In the second seismic case for the damage limit state, the structure exhibits extensive plastic deformation on the pressure side (Figure 31), with the formation of a circumferential protrusion at a medium to low height; this damage mode has also been observed under real conditions Figure 32.

From the force–displacement curve Figure 33, constructed similarly to the previous case, the structure shows residual capacity, but the shear value tends to stabilize towards a value of approximately 3.6 × 10⁷ N.

6. Conclusions

The approach proposed in this work is based on coupled acoustic modal analysis [17,18], which allows the fundamental seismic stress mode of the fluid–structural system to be obtained. This introduces the possibility of starting from a model that already takes into account the variability in thickness, the presence of roof structures, and other geometric complexities in the calculation of coupled modes.

Once the load distribution to be applied is resolved, the same model can be used in non-linear analysis, with the possibility of including the geometric imperfections of the actual shell surface, obtained from three-dimensional scans or other measurements performed in the field.

It should be noted, however, that in order to comprehensively understand the seismic response of the structure, the most complete approach would involve performing non-linear dynamic analyses in a significant number of load cases and conditions. However, this type of analysis is complex and difficult to implement in practice, mainly due to the complexity of the parameters influencing the results and the large number of runs needed.

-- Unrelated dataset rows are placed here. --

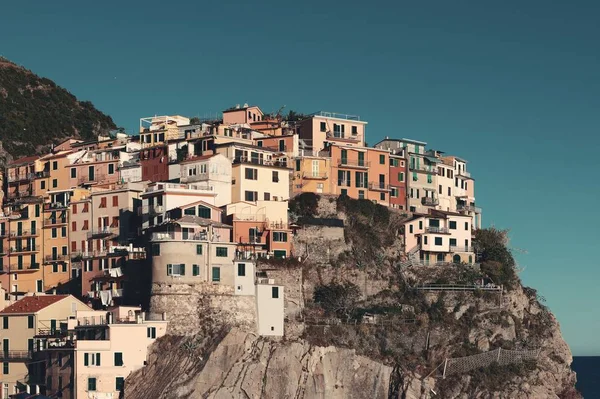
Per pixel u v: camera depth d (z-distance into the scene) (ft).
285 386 504.43
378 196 653.71
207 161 582.35
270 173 602.03
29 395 470.80
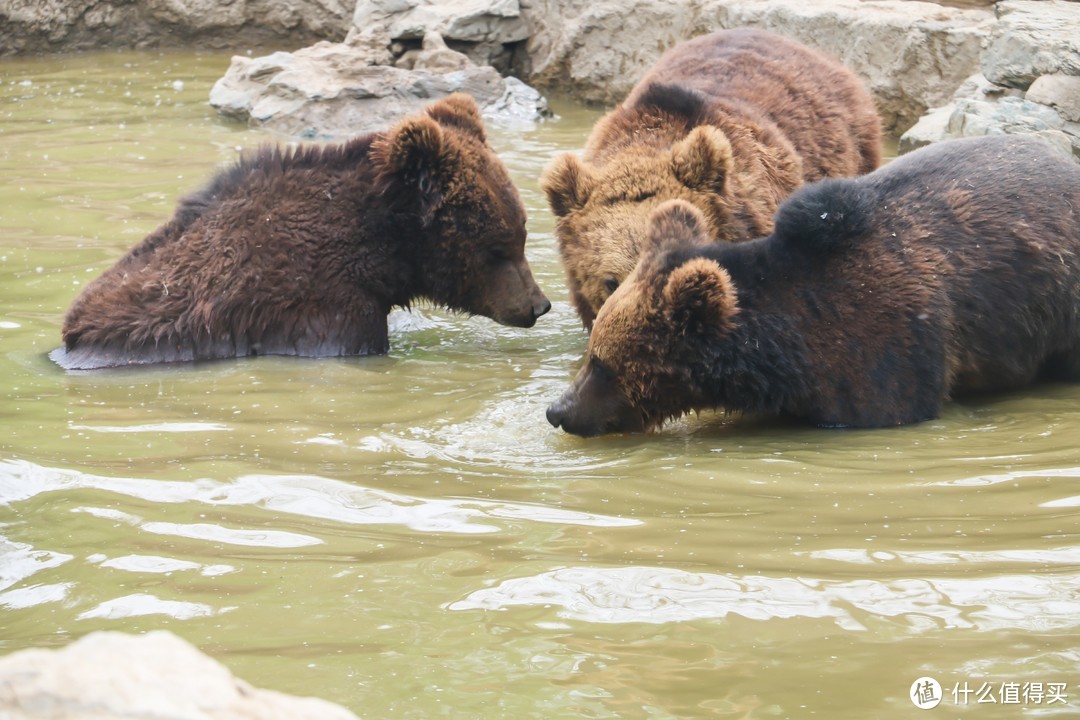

In this regard, the use of non-linear static analyses is seen, even in the most recent technical standards, as an attractive approach in terms of the calculation time and interpretation, because it enables the modeling of the structural response through the extrapolation of a force–displacement link, i.e., a representative capacity curve (also called a pushover curve) [26,27].

In this way, the response of the structure can be related to a simpler system with a few degrees of freedom (or a joystick model), providing an evaluation of the stiffness that characterizes it (in terms of load–displacement ratios) and taking into account the non-linear behavior that occurs after the collapse modes that are typical of the structure. Consequently, a more accurate predictive estimate of the seismic response is possible in comparison to the simplified, purely theoretical models [28,29].

These reduced models, which are, in any case, more easily produced and analyzed than full-order models, can subsequently be used to generate a much larger number of performance statistical points, which may be necessary for the processing and reliable evaluation of the seismic risks of tanks.